→ Your instructions
Reproduce the text of the listing below, from its first line up to and including the line that contains "подписей из этого совета". Leave out the pictures.

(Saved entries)
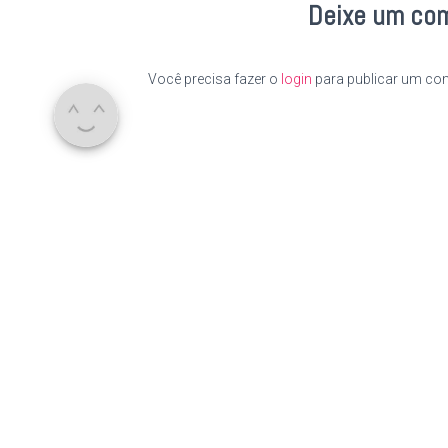
Deixe um co
Você precisa fazer o
login
para publicar um com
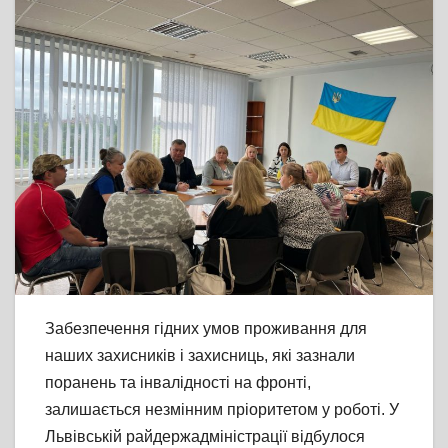
Забезпечення гідних умов проживання для
наших захисників і захисниць, які зазнали
поранень та інвалідності на фронті,
залишається незмінним пріоритетом у роботі. У
Львівській райдержадміністрації відбулося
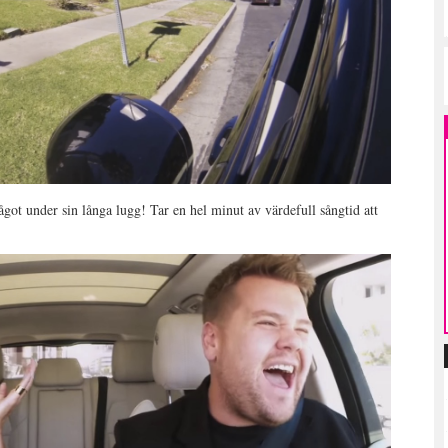
ågot under sin långa lugg! Tar en hel minut av värdefull sångtid att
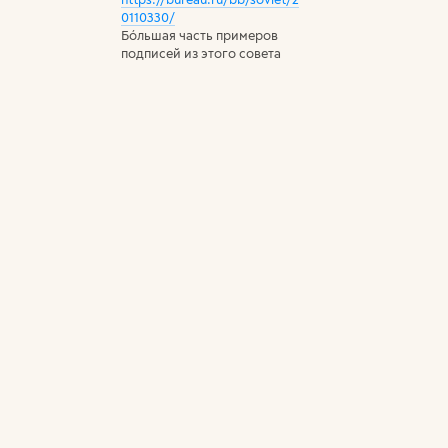
0110330/
Бо́льшая часть примеров
подписей из этого совета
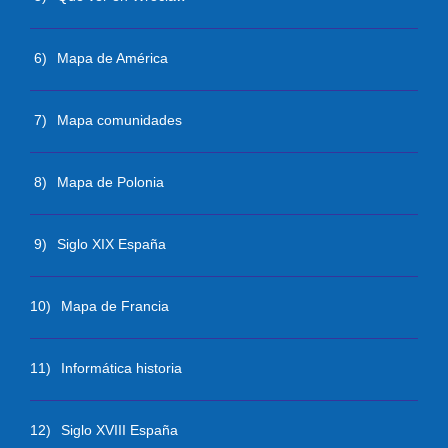
6)
Mapa de América
7)
Mapa comunidades
8)
Mapa de Polonia
9)
Siglo XIX España
10)
Mapa de Francia
11)
Informática historia
12)
Siglo XVIII España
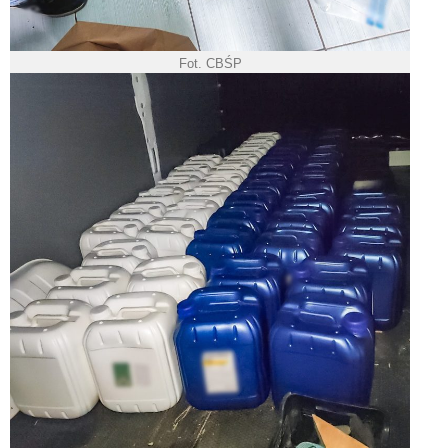
Fot. CBŚP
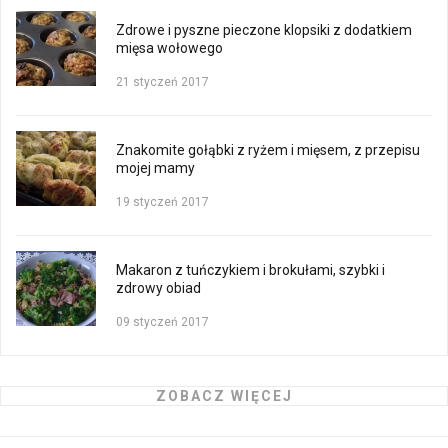
Zdrowe i pyszne pieczone klopsiki z dodatkiem
mięsa wołowego
21 styczeń 2017
Znakomite gołąbki z ryżem i mięsem, z przepisu
mojej mamy
19 styczeń 2017
Makaron z tuńczykiem i brokułami, szybki i
zdrowy obiad
09 styczeń 2017
ZOBACZ WIĘCEJ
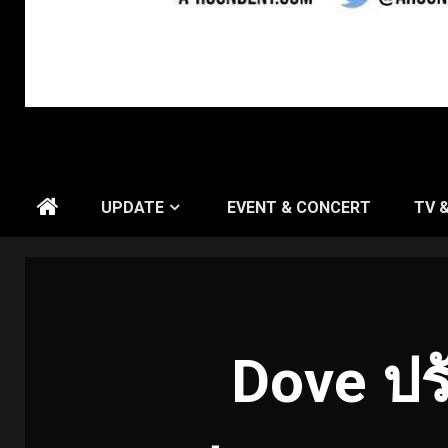
UPDATE
EVENT & CONCERT
TV 
Dove ปร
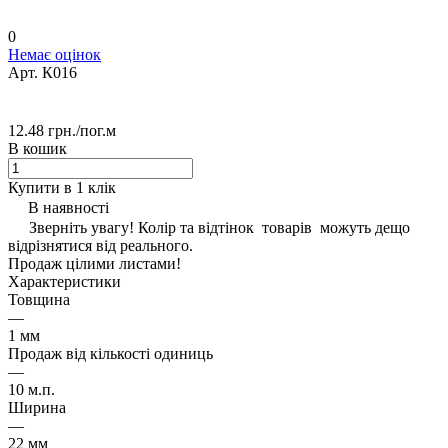
0
Немає оцінок
Арт.
К016
12.48 грн./
пог.м
В кошик
Купити в 1 клік
В наявності
Зверніть увагу! Колір та відтінок товарів можуть дещо
відрізнятися від реального.
Продаж цілими листами!
Характеристики
Товщина
—
1 мм
Продаж від кількості одиниць
—
10 м.п.
Ширина
—
22 мм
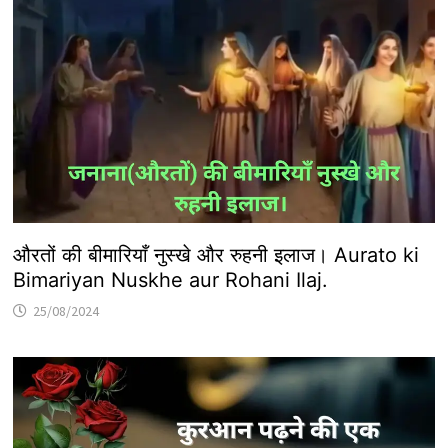
औरतों की बीमारियाँ नुस्खे और रुहनी इलाज। Aurato ki
Bimariyan Nuskhe aur Rohani Ilaj.
25/08/2024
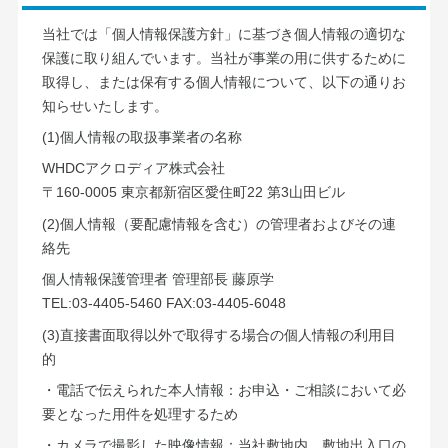
当社では「個人情報保護方針」に基づき個人情報の適切な
保護に取り組んでいます。当社が事業の用に供するために
取得し、または保有する個人情報について、以下の通りお
知らせいたします。
(1)個人情報の取扱事業者の名称
WHDCアクロディア株式会社
〒160-0005 東京都新宿区愛住町22 第3山田ビル
(2)個人情報（要配慮情報を含む）の管理者およびその連
絡先
個人情報保護管理者 管理部長 藤原学
TEL:03-4405-5460 FAX:03-4405-6048
(3)直接書面取得以外で取得する場合の個人情報の利用目
的
・電話で伝えられた本人情報：お申込・ご相談において必
要となった用件を処理するため
・カメラで撮影した映像情報：当社敷地内、敷地出入口の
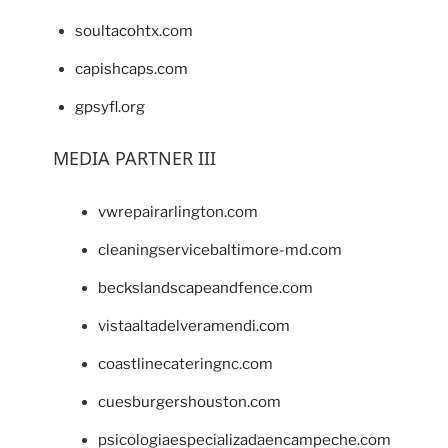
soultacohtx.com
capishcaps.com
gpsyfl.org
MEDIA PARTNER III
vwrepairarlington.com
cleaningservicebaltimore-md.com
beckslandscapeandfence.com
vistaaltadelveramendi.com
coastlinecateringnc.com
cuesburgershouston.com
psicologiaespecializadaencampeche.com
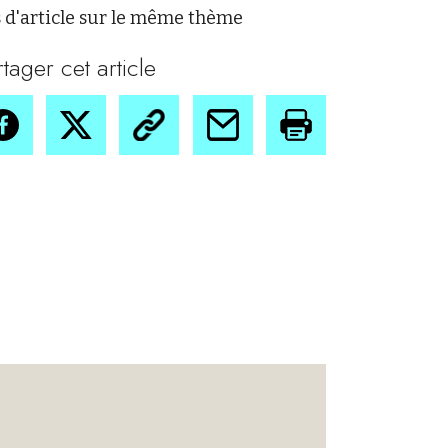
 d'article sur le même thème
rtager cet article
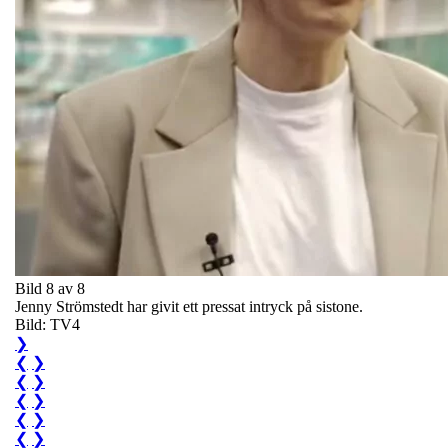
Bild 8 av 8
Jenny Strömstedt har givit ett pressat intryck på sistone.
Bild: TV4
❯
❮
❯
❮
❯
❮
❯
❮
❯
❮
❯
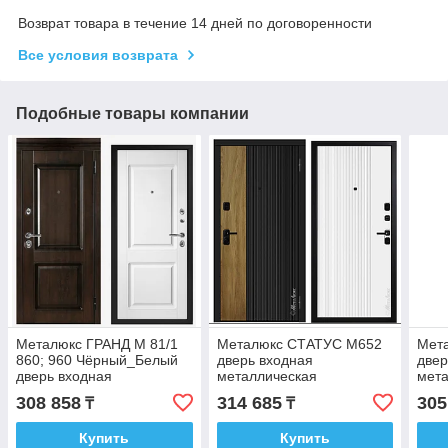
Возврат товара в течение 14 дней по договоренности
Все условия возврата
Подобные товары компании
Металюкс ГРАНД М 81/1
Металюкс СТАТУС М652
Мет
860; 960 Чёрный_Белый
дверь входная
двер
дверь входная
металлическая
мет
металлическая
308 858
314 685
305
₸
₸
Купить
Купить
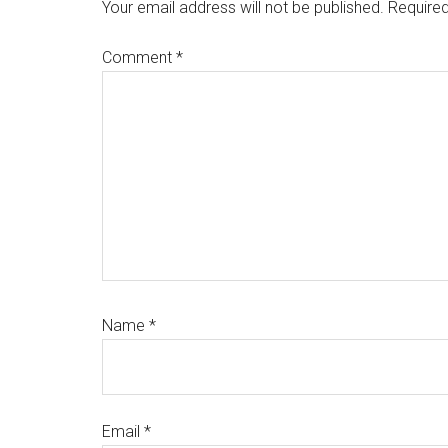
Interactions
Your email address will not be published.
Required
Comment
*
Name
*
Email
*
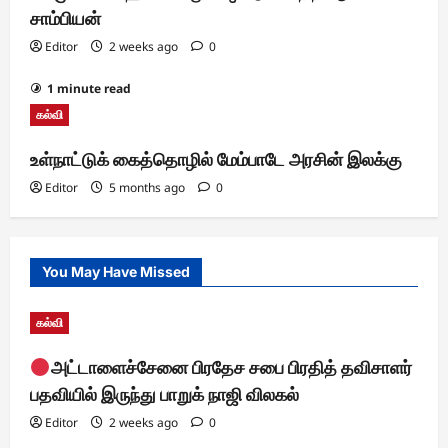
சாம்பியன்
Editor
2 weeks ago
0
1 minute read
கல்வி
உள்நாட்டுக் கைத்தொழில் மேம்பாடே அரசின் இலக்கு
Editor
5 months ago
0
You May Have Missed
கல்வி
அட்டாளைச்சேனை பிரதேச சபை பிரதித் தவிசாளர்
பதவியில் இருந்து பாறுக் நாஜி விலகல்
Editor
2 weeks ago
0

→ Exercise output
Deixe um co
Você precisa fazer o
login
para publicar um com
Забезпечення гідних умов проживання для
наших захисників і захисниць, які зазнали
поранень та інвалідності на фронті,
залишається незмінним пріоритетом у роботі. У
Львівській райдержадміністрації відбулося
ågot under sin långa lugg! Tar en hel minut av värdefull sångtid att
0110330/
Бо́льшая часть примеров
подписей из этого совета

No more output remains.